Thermal and non-thermal treatments for CM affect its nutritional, biological, microbiological, and functional properties [86], which could in turn impact its potential as a blood lipid-lowering agent. The present study found untreated, fresh CM had a superior effect on lipid metabolism regulation among patients with diabetes compared with treated (pasteurized/fermented) forms However, few studies have investigated the effects of various treatments on CM and lipid metabolism. The noted superiority of fresh over treated CM in improving the lipid profile in the current work could be attributed to the negative effects of heat treatment on the functional properties of CM peptides, which could be summarized as follows [86, 87]: (i) denaturation of proteins or changes in the distinct three-dimensional configuration can lower their ability to act as functional peptides in normalizing blood lipids, and (ii) changes in the bioactivity of CM functional peptides. That is, heat treatment may alter the bioactivity of the functional peptides present in CM such as causing changes in the conformation of enzymes, reducing their activity and effectiveness as functional peptides, and (iii) destruction of functional peptides, in which heat treatment may destroy functional peptides, which in turn can reduce the overall concentration of these bioactive peptides in CM, making it less effective as a functional ingredient in lowering blood lipids. Finally, it is important to note that the extent to which heat treatment affects the functional properties of CM peptides depends on the temperature, duration, and processing conditions [86, 87]. In general, gentle processing methods and low heat treatment temperatures are recommended to preserve the functional properties of CM bioactive peptides [29, 87,88,89].

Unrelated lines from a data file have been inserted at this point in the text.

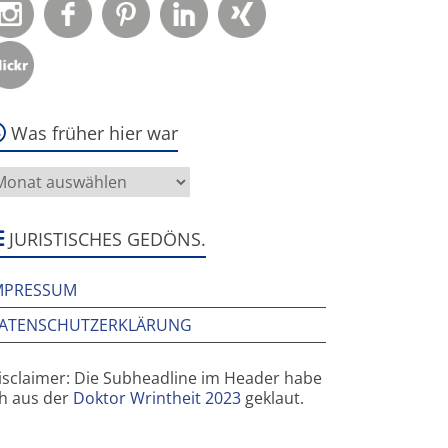
Was früher hier war
as
rüher
ier
ar
JURISTISCHES GEDÖNS.
MPRESSUM
ATENSCHUTZERKLÄRUNG
isclaimer: Die Subheadline im Header habe
ch aus der
Doktor Wrintheit 2023
geklaut.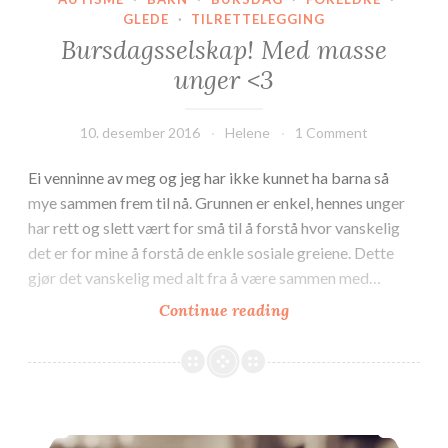
GLEDE
·
TILRETTELEGGING
Bursdagsselskap! Med masse
unger <3
10. desember 2016
Helene
1 Comment
Ei venninne av meg og jeg har ikke kunnet ha barna så
mye sammen frem til nå. Grunnen er enkel, hennes unger
har rett og slett vært for små til å forstå hvor vanskelig
det er for mine å forstå de enkle sosiale greiene. Dette
gjør det vanskelig med alt fra å være sammen med…
Bursdagsselskap!
Continue reading
Med
masse
unger
Refleksjon og ettertanke <3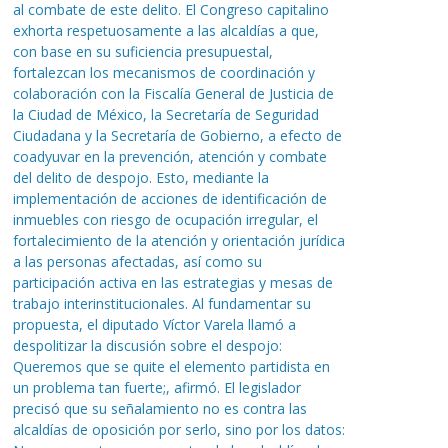
al combate de este delito. El Congreso capitalino
exhorta respetuosamente a las alcaldías a que,
con base en su suficiencia presupuestal,
fortalezcan los mecanismos de coordinación y
colaboración con la Fiscalía General de Justicia de
la Ciudad de México, la Secretaría de Seguridad
Ciudadana y la Secretaría de Gobierno, a efecto de
coadyuvar en la prevención, atención y combate
del delito de despojo. Esto, mediante la
implementación de acciones de identificación de
inmuebles con riesgo de ocupación irregular, el
fortalecimiento de la atención y orientación jurídica
a las personas afectadas, así como su
participación activa en las estrategias y mesas de
trabajo interinstitucionales. Al fundamentar su
propuesta, el diputado Víctor Varela llamó a
despolitizar la discusión sobre el despojo:
Queremos que se quite el elemento partidista en
un problema tan fuerte;, afirmó. El legislador
precisó que su señalamiento no es contra las
alcaldías de oposición por serlo, sino por los datos: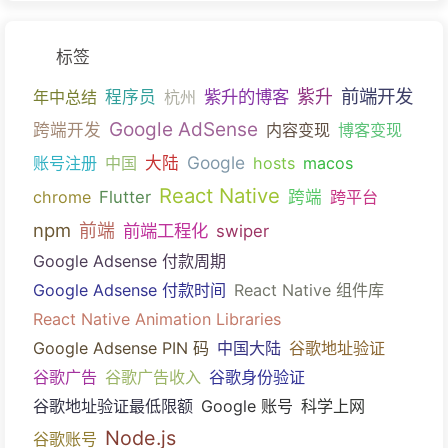
标签
前端开发
紫升的博客
紫升
年中总结
程序员
杭州
Google AdSense
跨端开发
内容变现
博客变现
Google
账号注册
中国
大陆
hosts
macos
React Native
chrome
Flutter
跨端
跨平台
npm
前端
前端工程化
swiper
Google Adsense 付款周期
Google Adsense 付款时间
React Native 组件库
React Native Animation Libraries
Google Adsense PIN 码
中国大陆
谷歌地址验证
谷歌广告
谷歌广告收入
谷歌身份验证
谷歌地址验证最低限额
Google 账号
科学上网
Node.js
谷歌账号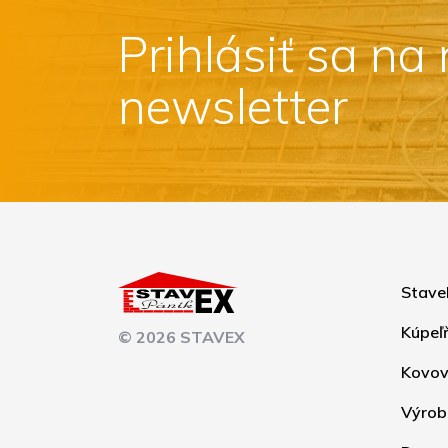
Prihlásiť sa na
newsletter
Stave
Kúpeľ
© 2026 STAVEX
Kovov
Výrob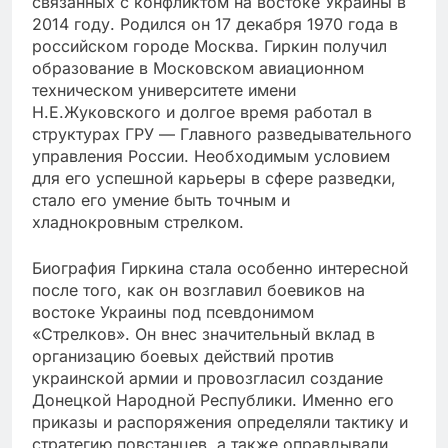
связанных с конфликтом на востоке Украины в
2014 году. Родился он 17 декабря 1970 года в
российском городе Москва. Гиркин получил
образование в Московском авиационном
техническом университете имени
Н.Е.Жуковского и долгое время работал в
структурах ГРУ — Главного разведывательного
управления России. Необходимым условием
для его успешной карьеры в сфере разведки,
стало его умение быть точным и
хладнокровным стрелком.
Биография Гиркина стала особенно интересной
после того, как он возглавил боевиков на
востоке Украины под псевдонимом
«Стрелков». Он внес значительный вклад в
организацию боевых действий против
украинской армии и провозгласил создание
Донецкой Народной Республики. Именно его
приказы и распоряжения определяли тактику и
стратегию повстанцев, а также оправдывали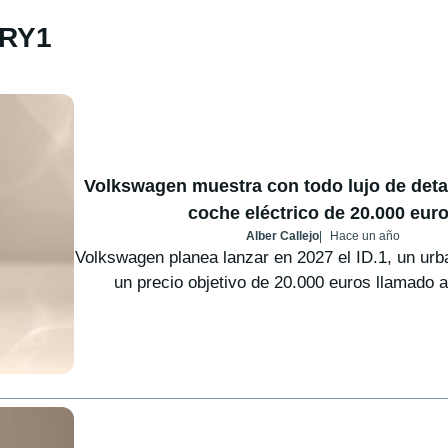
ERY1
Volkswagen muestra con todo lujo de deta
coche eléctrico de 20.000 eur
Alber Callejo
Hace un año
Volkswagen planea lanzar en 2027 el ID.1, un urb
un precio objetivo de 20.000 euros llamado a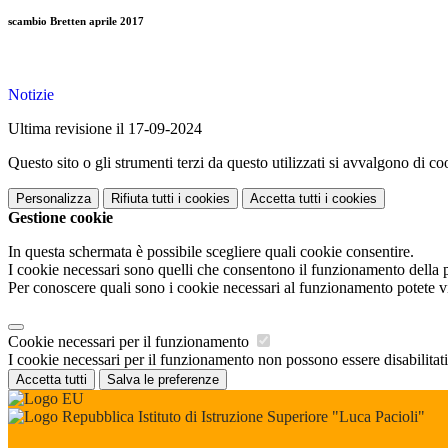
scambio Bretten aprile 2017
Notizie
Ultima revisione il 17-09-2024
Questo sito o gli strumenti terzi da questo utilizzati si avvalgono di coo
Personalizza
Rifiuta tutti
i cookies
Accetta tutti
i cookies
Gestione cookie
In questa schermata è possibile scegliere quali cookie consentire.
I cookie necessari sono quelli che consentono il funzionamento della pi
Per conoscere quali sono i cookie necessari al funzionamento potete v
Cookie necessari per il funzionamento
I cookie necessari per il funzionamento non possono essere disabilitati.
Accetta tutti
Salva le preferenze
Istituto di Istruzione Superiore "Luca Pacioli"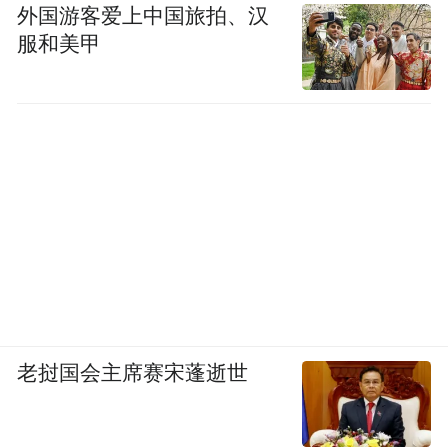
外国游客爱上中国旅拍、汉
服和美甲
老挝国会主席赛宋蓬逝世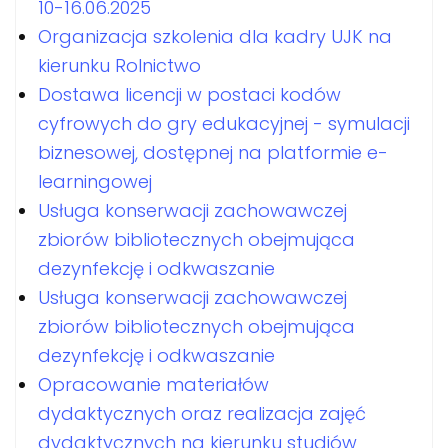
10-16.06.2025
Organizacja szkolenia dla kadry UJK na
kierunku Rolnictwo
Dostawa licencji w postaci kodów
cyfrowych do gry edukacyjnej - symulacji
biznesowej, dostępnej na platformie e-
learningowej
Usługa konserwacji zachowawczej
zbiorów bibliotecznych obejmująca
dezynfekcję i odkwaszanie
Usługa konserwacji zachowawczej
zbiorów bibliotecznych obejmująca
dezynfekcję i odkwaszanie
Opracowanie materiałów
dydaktycznych oraz realizacja zajęć
dydaktycznych na kierunku studiów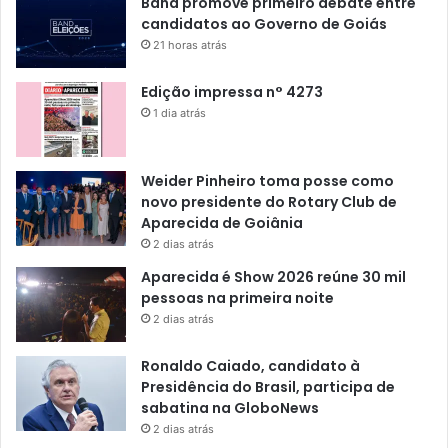
Band promove primeiro debate entre
candidatos ao Governo de Goiás
21 horas atrás
Edição impressa n° 4273
1 dia atrás
Weider Pinheiro toma posse como
novo presidente do Rotary Club de
Aparecida de Goiânia
2 dias atrás
Aparecida é Show 2026 reúne 30 mil
pessoas na primeira noite
2 dias atrás
Ronaldo Caiado, candidato à
Presidência do Brasil, participa de
sabatina na GloboNews
2 dias atrás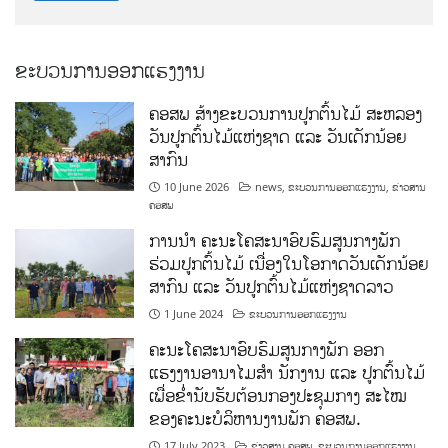
ຂະບວນການອອກແຮງງານ
ຄອສພ ສ້າງຂະບວນການປູກຕົ້ນໄມ້ ສະຫລອງ
ວັນປູກຕົ້ນໄມ້ແຫ່ງຊາດ ແລະ ວັນເດັກນ້ອຍ
ສາກົນ
10 June 2026
news
,
ຂະບວນການອອກແຮງງານ
,
ຂ່າວສານ
ຄອສພ
ການນໍາ ຄະນະໂຄສະນາອົບຮົມສູນກາງພັກ
ຮ່ວມປູກຕົ້ນໄມ້ ເນື່ອງໃນໂອກາດວັນເດັກນ້ອຍ
ສາກົນ ແລະ ວັນປູກຕົ້ນໄມ້ແຫ່ງຊາດລາວ
1 June 2024
ຂະບວນການອອກແຮງງານ
ຄະນະໂຄສະນາອົບຮົມສູນກາງພັກ ອອກ
ແຮງງານອານາໄມສໍາ ນັກງານ ແລະ ປູກຕົ້ນໄມ້
ເພື່ອຂໍ່ານັບຮັບຕ້ອນກອງປະຊຸມກາງ ສະໄໝ
ຂອງຄະນະບໍລິຫານງານພັກ ຄອສພ.
17 July 2023
ຂ່າວສານ ຄອສພ
,
ຂະບວນການອອກແຮງງານ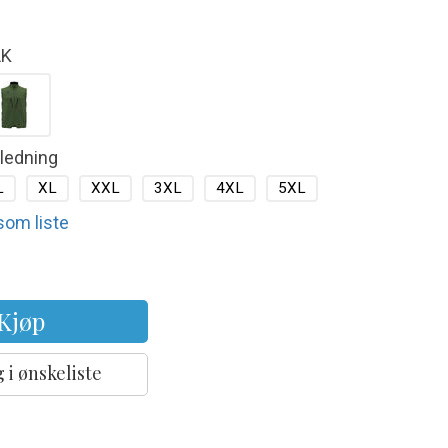
LK
kledning
L
XL
XXL
3XL
4XL
5XL
 som liste
Kjøp
 i ønskeliste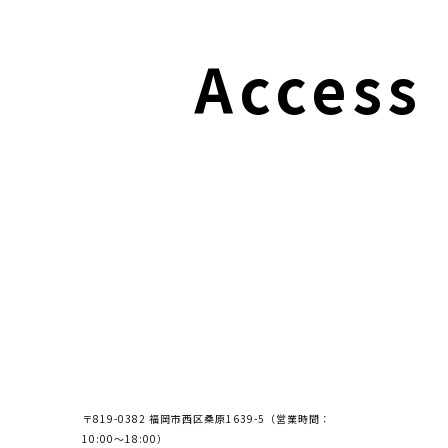
Access
〒819-0382 福岡市西区桑原1639-5（営業時間：
10:00〜18:00）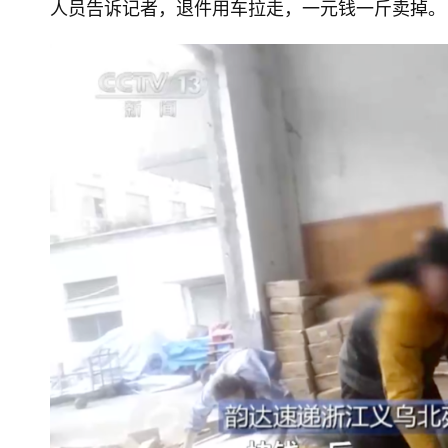
人员告诉记者，退件用车拉走，一元钱一斤卖掉。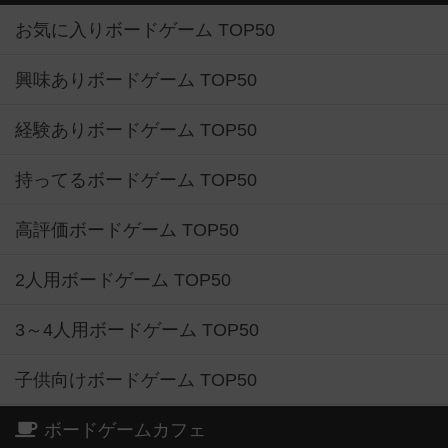
お気に入りボードゲーム TOP50
興味ありボードゲーム TOP50
経験ありボードゲーム TOP50
持ってるボードゲーム TOP50
高評価ボードゲーム TOP50
2人用ボードゲーム TOP50
3～4人用ボードゲーム TOP50
子供向けボードゲーム TOP50
ボードゲームカフェ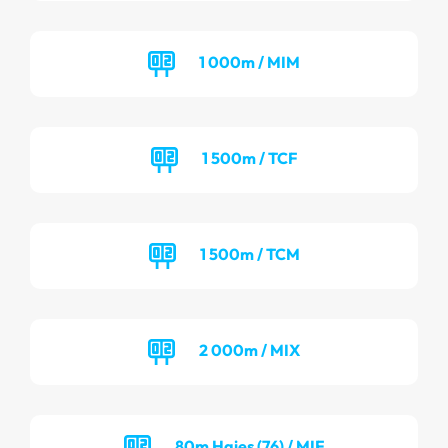
1 000m / MIM
1 500m / TCF
1 500m / TCM
2 000m / MIX
80m Haies (76) / MIF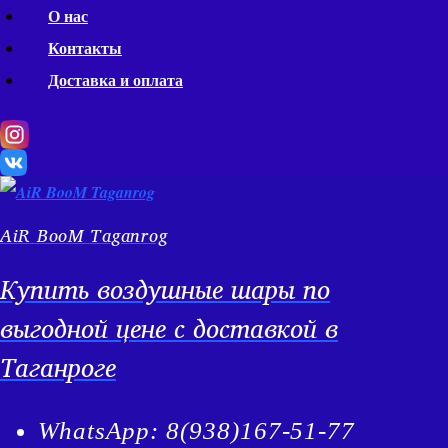
Перейти
О нас
к
Контакты
содержимому
Доставка и оплата
AiR BooM Taganrog
Купить воздушные шары по
выгодной цене с доставкой в
Таганроге
WhatsApp: 8(938)167-51-77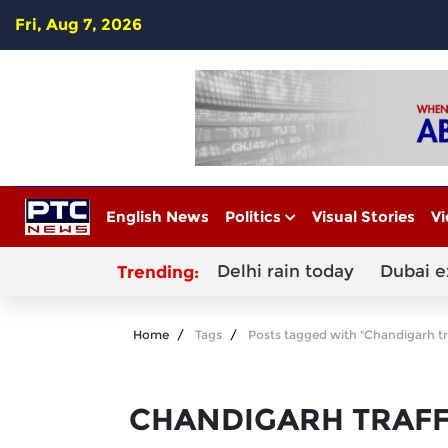
Fri, Aug 7, 2026
English News
Politics
Visual Stories
Vi
Delhi rain today
Dubai e
Trending:
Home
Tags
Posts tagged with "Chandigarh tra
CHANDIGARH TRAFF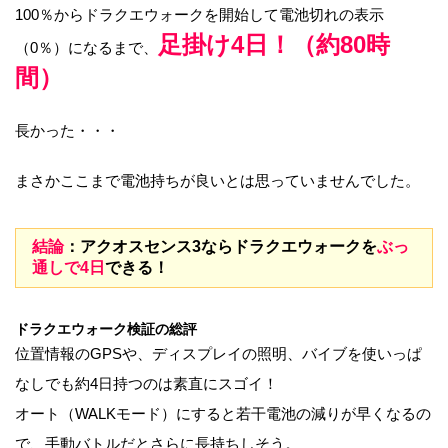
100％からドラクエウォークを開始して電池切れの表示
足掛け4日！（約80時
（0％）になるまで、
間）
長かった・・・
まさかここまで電池持ちが良いとは思っていませんでした。
結論
：アクオスセンス3ならドラクエウォークを
ぶっ
通しで4日
できる！
ドラクエウォーク検証の総評
位置情報のGPSや、ディスプレイの照明、バイブを使いっぱ
なしでも約4日持つのは素直にスゴイ！
オート（WALKモード）にすると若干電池の減りが早くなるの
で、手動バトルだとさらに長持ちしそう。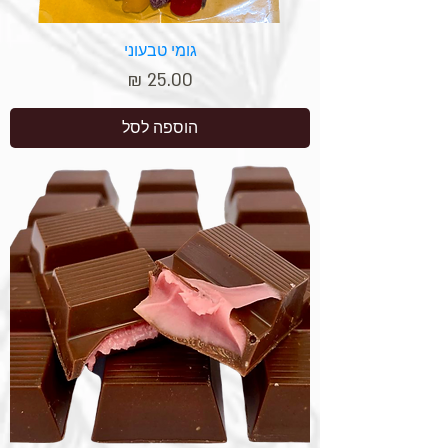
גומי טבעוני
מחיר
הוספה לסל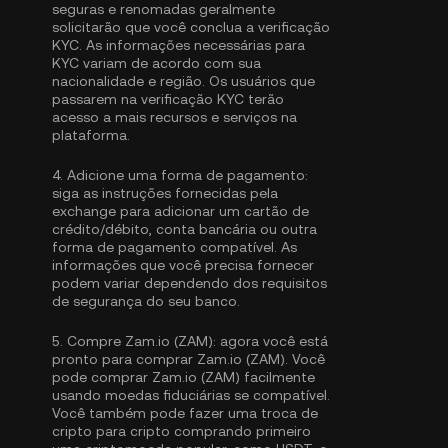
seguras e renomadas geralmente
solicitarão que você conclua a
verificação
KYC
. As informações necessárias para
KYC variam de acordo com sua
nacionalidade e região. Os usuários que
passarem na verificação KYC terão
acesso a mais recursos e serviços na
plataforma.
4.
Adicione uma forma de pagamento:
siga as instruções fornecidas pela
exchange para adicionar um cartão de
crédito/débito, conta bancária ou outra
forma de pagamento compatível. As
informações que você precisa fornecer
podem variar dependendo dos requisitos
de segurança do seu banco.
5.
Compre Zam.io (ZAM):
agora você está
pronto para comprar Zam.io (ZAM). Você
pode comprar Zam.io (ZAM) facilmente
usando moedas fiduciárias se compatível.
Você também pode fazer uma troca de
cripto para cripto comprando primeiro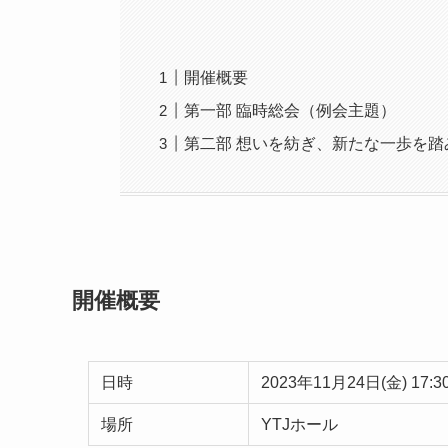
開催概要
第一部 臨時総会（例会主題）
第二部 想いを紡ぎ、新たな一歩を踏
開催概要
日時
2023年11月24日(金) 17:3
場所
YTJホール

Study strengths and limitations

The present study had several strengths, including being the first meta-analysis in this field to evaluate multiple parameters related to CM consumption and lipid profile among patients with diabetes. The analysis was stratified by the type of diabetes, type of CM, and intervention duration. However, some limitations need to be considered when interpreting our results. The selected studies had significant methodological and statistical differences, which could be attributable to various factors such as differences in intervention duration, type and amount of CM used, type of diabetes, medications used, participants’ age and sex, and time since diabetes diagnosis. This highlights the need for further RCTs with standardized study components to better understand the impact of CM on lipid profiles and minimize the impact of confounding factors. Given the evidence for the lipid-improving effects of CM, consumption of CM as part of regular meals may be a useful adjuvant therapy for patients with T1D or T2D. This could lower treatment costs for dyslipidemia-characterized patients with diabetes and help reduce the need for lipid-lowering medications, leading to fewer long-term potential side effects. More mechanistic research is needed to fully understand and elucidate the mechanisms underpinning how CM can improve lipid profile, especially among patients with diabetes.

Conclusion

Our findings suggest that CM could be a beneficial complementary treatment in the context of dyslipidemia management needed for patients with both T1D and T2D, in terms of its ability to decrease blood TC, TG, and LDL, and increase HDL levels. Long-term consumption (> 6 months) of CM by patients with diabetes may be a helpful adjuvant therapy alongside the prescribed drugs for improving lipid profile, particularly in patients with T1D. However, because of the observed high heterogeneity in the included studies, further well-designed RCTs employing larger sample sizes and longer durations are needed to confirm these findings and provide more robust evidence of the impact of CM on the lipid profile of patients with diabetes.